Of the remaining reasons that respondents picked for never having used a telematics program, privacy concerns remain significant with almost half of the respondents that were aware of these programs choosing not to use them for this reason. Also, of those respondents that were aware of telematics, UBI, or PHYD programs, over one fifth just didn’t see the value in them.
We then asked respondents if they would be open to using a mobile application from an independent third party that could offer them a premium based on how they drive, how much they drive, and what kind of car they drive. When asked to choose multiple reasons for why they would use such a mobile application, 65% of them said that they would, with over two thirds of those that would, 67%, indicating that one of the reasons that they would is because they believe that their insurance should be based on their driving habits alone.
When broken down by age group, the number of respondents who would use a mobile app to measure their driving was fairly even across all ages. This runs counter to previous surveys that showed that openness to mobile application usage for auto insurance heavily skews younger. This could imply that the right product can capture not just new, young drivers, but help insurers acquire customers with an already proven track record of driving safely.

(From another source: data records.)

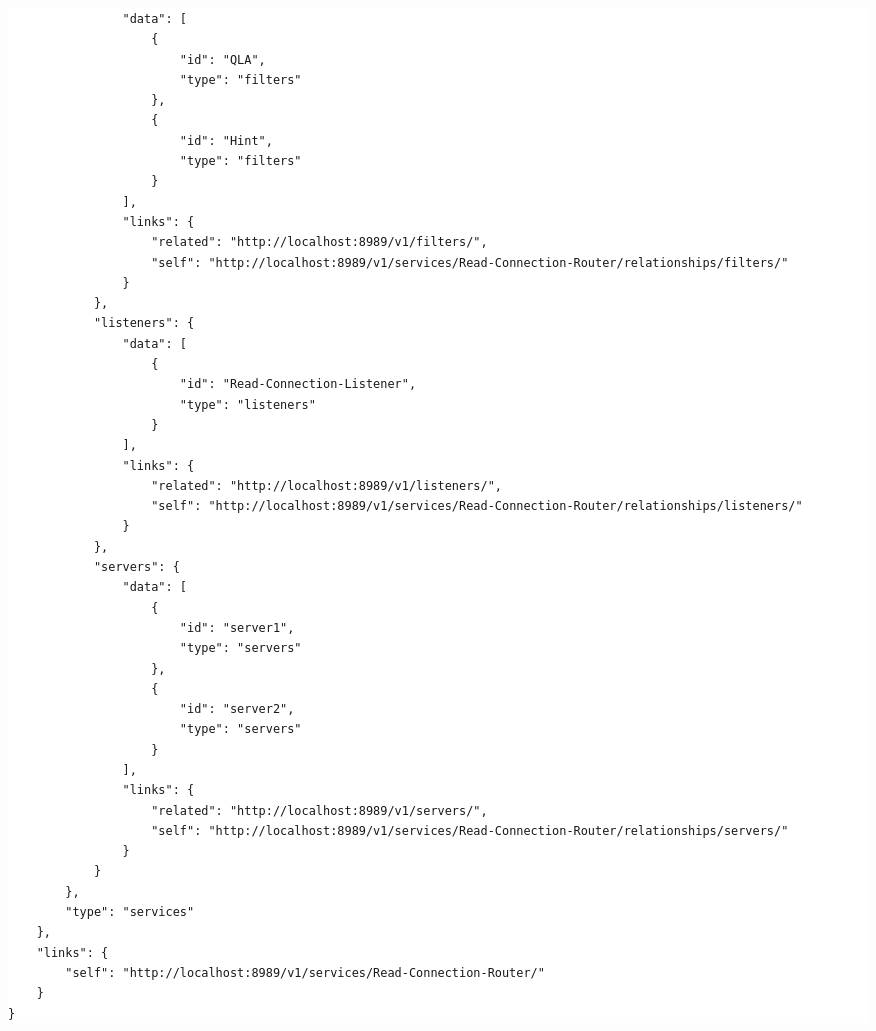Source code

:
 ```
                "data": [
                    {
                        "id": "QLA",
                        "type": "filters"
                    },
                    {
                        "id": "Hint",
                        "type": "filters"
                    }
                ],
                "links": {
                    "related": "http://localhost:8989/v1/filters/",
                    "self": "http://localhost:8989/v1/services/Read-Connection-Router/relationships/filters/"
                }
            },
            "listeners": {
                "data": [
                    {
                        "id": "Read-Connection-Listener",
                        "type": "listeners"
                    }
                ],
                "links": {
                    "related": "http://localhost:8989/v1/listeners/",
                    "self": "http://localhost:8989/v1/services/Read-Connection-Router/relationships/listeners/"
                }
            },
            "servers": {
                "data": [
                    {
                        "id": "server1",
                        "type": "servers"
                    },
                    {
                        "id": "server2",
                        "type": "servers"
                    }
                ],
                "links": {
                    "related": "http://localhost:8989/v1/servers/",
                    "self": "http://localhost:8989/v1/services/Read-Connection-Router/relationships/servers/"
                }
            }
        },
        "type": "services"
    },
    "links": {
        "self": "http://localhost:8989/v1/services/Read-Connection-Router/"
    }
}
```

Finally, we asked respondents what features they would like to see in a mobile application that determines a fair price for an insurance premium based on their driving behavior. Not surprising was that over half wanted notifications when they could get a cheaper insurance premium. As far as privacy goes, protecting personal data, and for a third party to not share things directly with their insurer, is the second priority for respondents.

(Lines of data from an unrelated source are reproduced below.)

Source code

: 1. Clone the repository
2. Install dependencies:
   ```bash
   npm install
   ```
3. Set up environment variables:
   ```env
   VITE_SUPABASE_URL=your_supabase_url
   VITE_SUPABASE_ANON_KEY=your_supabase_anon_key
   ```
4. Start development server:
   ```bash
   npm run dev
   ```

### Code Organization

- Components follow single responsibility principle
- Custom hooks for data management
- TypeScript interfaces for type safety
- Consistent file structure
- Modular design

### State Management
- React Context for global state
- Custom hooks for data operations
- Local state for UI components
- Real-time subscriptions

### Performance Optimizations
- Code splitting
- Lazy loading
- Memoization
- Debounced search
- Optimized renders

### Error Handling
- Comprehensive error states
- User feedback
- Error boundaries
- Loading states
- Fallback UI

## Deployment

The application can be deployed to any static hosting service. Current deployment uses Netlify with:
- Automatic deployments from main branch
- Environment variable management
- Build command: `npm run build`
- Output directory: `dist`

Even after privacy concerns, many of the features that respondents value can ultimately help them save some money, whether it’s to improve their drive to eventually save on premiums, or alerts when there’s cheap gas in their area or along the route that they’re driving.
Putting all of this together, there is a potentially significant opportunity when it comes to usage-based, telematics, or behavior-based insurance. With the right technology partner, one focused on helping drivers pay a fair premium for a policy based on how, or how much, they actually drive, it is possible to acquire customers across all demographics; not just acquiring new drivers through digital channels focused on younger cohorts. Because awareness of UBI is still quite low, it’s definitely possible to catch the attention of drivers by engaging them digitally with truly value-added services that are perhaps outside the traditional domain of auto insurance.
That’s what we at Allegory have been hard at work building: a new approach to engaging drivers not just to help them cut costs to save a few bucks on premiums, but a digital platform to provide people direct value. This means that while we’ve built unique technology to measure the risk of a driver to insure, we’ve coupled it with a full infrastructure so that our insurance carrier customers can accelerate their UBI plans, and hit the ground running to capture customers that appreciate the value that they can offer.
 Accenture Financial Services. "The Voice of the Customer: Identifying Disruptive Opportunities in Insurance Distribution" 2017 Global Distribution & Marketing Consumer Study.